▶ **WHAT IS BEING ASKED**
Transcribe the records word for word, leaving nothing out.
___
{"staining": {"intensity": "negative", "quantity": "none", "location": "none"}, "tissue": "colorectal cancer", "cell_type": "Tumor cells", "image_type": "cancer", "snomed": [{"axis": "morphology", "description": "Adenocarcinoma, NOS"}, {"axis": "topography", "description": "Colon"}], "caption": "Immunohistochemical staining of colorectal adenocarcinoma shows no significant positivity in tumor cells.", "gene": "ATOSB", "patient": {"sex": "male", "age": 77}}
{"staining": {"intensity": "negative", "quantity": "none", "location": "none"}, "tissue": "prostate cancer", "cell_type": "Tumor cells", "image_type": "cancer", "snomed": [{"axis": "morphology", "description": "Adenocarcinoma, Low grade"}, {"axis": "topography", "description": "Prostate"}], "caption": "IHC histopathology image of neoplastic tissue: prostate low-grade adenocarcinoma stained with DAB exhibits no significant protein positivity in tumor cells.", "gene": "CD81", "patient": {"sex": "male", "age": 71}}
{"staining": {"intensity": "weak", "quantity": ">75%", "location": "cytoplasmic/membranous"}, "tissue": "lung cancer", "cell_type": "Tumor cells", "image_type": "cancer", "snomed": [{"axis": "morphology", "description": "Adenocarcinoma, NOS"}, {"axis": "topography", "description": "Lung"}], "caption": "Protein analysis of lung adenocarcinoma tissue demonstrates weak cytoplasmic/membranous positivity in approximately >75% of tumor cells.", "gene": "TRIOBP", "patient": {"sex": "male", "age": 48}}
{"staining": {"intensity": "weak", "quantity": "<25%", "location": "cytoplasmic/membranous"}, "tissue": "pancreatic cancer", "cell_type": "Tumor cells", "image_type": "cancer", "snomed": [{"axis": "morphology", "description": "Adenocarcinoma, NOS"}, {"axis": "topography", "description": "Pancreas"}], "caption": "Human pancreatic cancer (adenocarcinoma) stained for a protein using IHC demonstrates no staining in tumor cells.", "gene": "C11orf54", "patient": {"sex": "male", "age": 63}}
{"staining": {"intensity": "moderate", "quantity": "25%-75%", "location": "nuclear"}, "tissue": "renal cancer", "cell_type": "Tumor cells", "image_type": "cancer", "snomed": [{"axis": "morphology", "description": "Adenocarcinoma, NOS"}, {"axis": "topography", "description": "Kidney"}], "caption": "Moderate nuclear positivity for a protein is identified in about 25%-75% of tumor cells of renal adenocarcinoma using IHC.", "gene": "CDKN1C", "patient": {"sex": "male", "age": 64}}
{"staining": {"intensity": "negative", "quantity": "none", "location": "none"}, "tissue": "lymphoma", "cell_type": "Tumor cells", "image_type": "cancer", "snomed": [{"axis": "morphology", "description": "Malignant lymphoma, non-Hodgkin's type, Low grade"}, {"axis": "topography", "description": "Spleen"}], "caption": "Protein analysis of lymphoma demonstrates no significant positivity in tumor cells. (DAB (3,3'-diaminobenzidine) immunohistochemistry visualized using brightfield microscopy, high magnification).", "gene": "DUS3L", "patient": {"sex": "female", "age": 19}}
___
▶ **OUTPUT BELOW**
{"staining": {"intensity": "negative", "quantity": "none", "location": "none"}, "tissue": "colorectal cancer", "cell_type": "Tumor cells", "image_type": "cancer", "snomed": [{"axis": "morphology", "description": "Adenocarcinoma, NOS"}, {"axis": "topography", "description": "Colon"}], "caption": "Immunohistochemical staining of colorectal adenocarcinoma shows no significant positivity in tumor cells.", "gene": "ATOSB", "patient": {"sex": "male", "age": 77}}
{"staining": {"intensity": "negative", "quantity": "none", "location": "none"}, "tissue": "prostate cancer", "cell_type": "Tumor cells", "image_type": "cancer", "snomed": [{"axis": "morphology", "description": "Adenocarcinoma, Low grade"}, {"axis": "topography", "description": "Prostate"}], "caption": "IHC histopathology image of neoplastic tissue: prostate low-grade adenocarcinoma stained with DAB exhibits no significant protein positivity in tumor cells.", "gene": "CD81", "patient": {"sex": "male", "age": 71}}
{"staining": {"intensity": "weak", "quantity": ">75%", "location": "cytoplasmic/membranous"}, "tissue": "lung cancer", "cell_type": "Tumor cells", "image_type": "cancer", "snomed": [{"axis": "morphology", "description": "Adenocarcinoma, NOS"}, {"axis": "topography", "description": "Lung"}], "caption": "Protein analysis of lung adenocarcinoma tissue demonstrates weak cytoplasmic/membranous positivity in approximately >75% of tumor cells.", "gene": "TRIOBP", "patient": {"sex": "male", "age": 48}}
{"staining": {"intensity": "weak", "quantity": "<25%", "location": "cytoplasmic/membranous"}, "tissue": "pancreatic cancer", "cell_type": "Tumor cells", "image_type": "cancer", "snomed": [{"axis": "morphology", "description": "Adenocarcinoma, NOS"}, {"axis": "topography", "description": "Pancreas"}], "caption": "Human pancreatic cancer (adenocarcinoma) stained for a protein using IHC demonstrates no staining in tumor cells.", "gene": "C11orf54", "patient": {"sex": "male", "age": 63}}
{"staining": {"intensity": "moderate", "quantity": "25%-75%", "location": "nuclear"}, "tissue": "renal cancer", "cell_type": "Tumor cells", "image_type": "cancer", "snomed": [{"axis": "morphology", "description": "Adenocarcinoma, NOS"}, {"axis": "topography", "description": "Kidney"}], "caption": "Moderate nuclear positivity for a protein is identified in about 25%-75% of tumor cells of renal adenocarcinoma using IHC.", "gene": "CDKN1C", "patient": {"sex": "male", "age": 64}}
{"staining": {"intensity": "negative", "quantity": "none", "location": "none"}, "tissue": "lymphoma", "cell_type": "Tumor cells", "image_type": "cancer", "snomed": [{"axis": "morphology", "description": "Malignant lymphoma, non-Hodgkin's type, Low grade"}, {"axis": "topography", "description": "Spleen"}], "caption": "Protein analysis of lymphoma demonstrates no significant positivity in tumor cells. (DAB (3,3'-diaminobenzidine) immunohistochemistry visualized using brightfield microscopy, high magnification).", "gene": "DUS3L", "patient": {"sex": "female", "age": 19}}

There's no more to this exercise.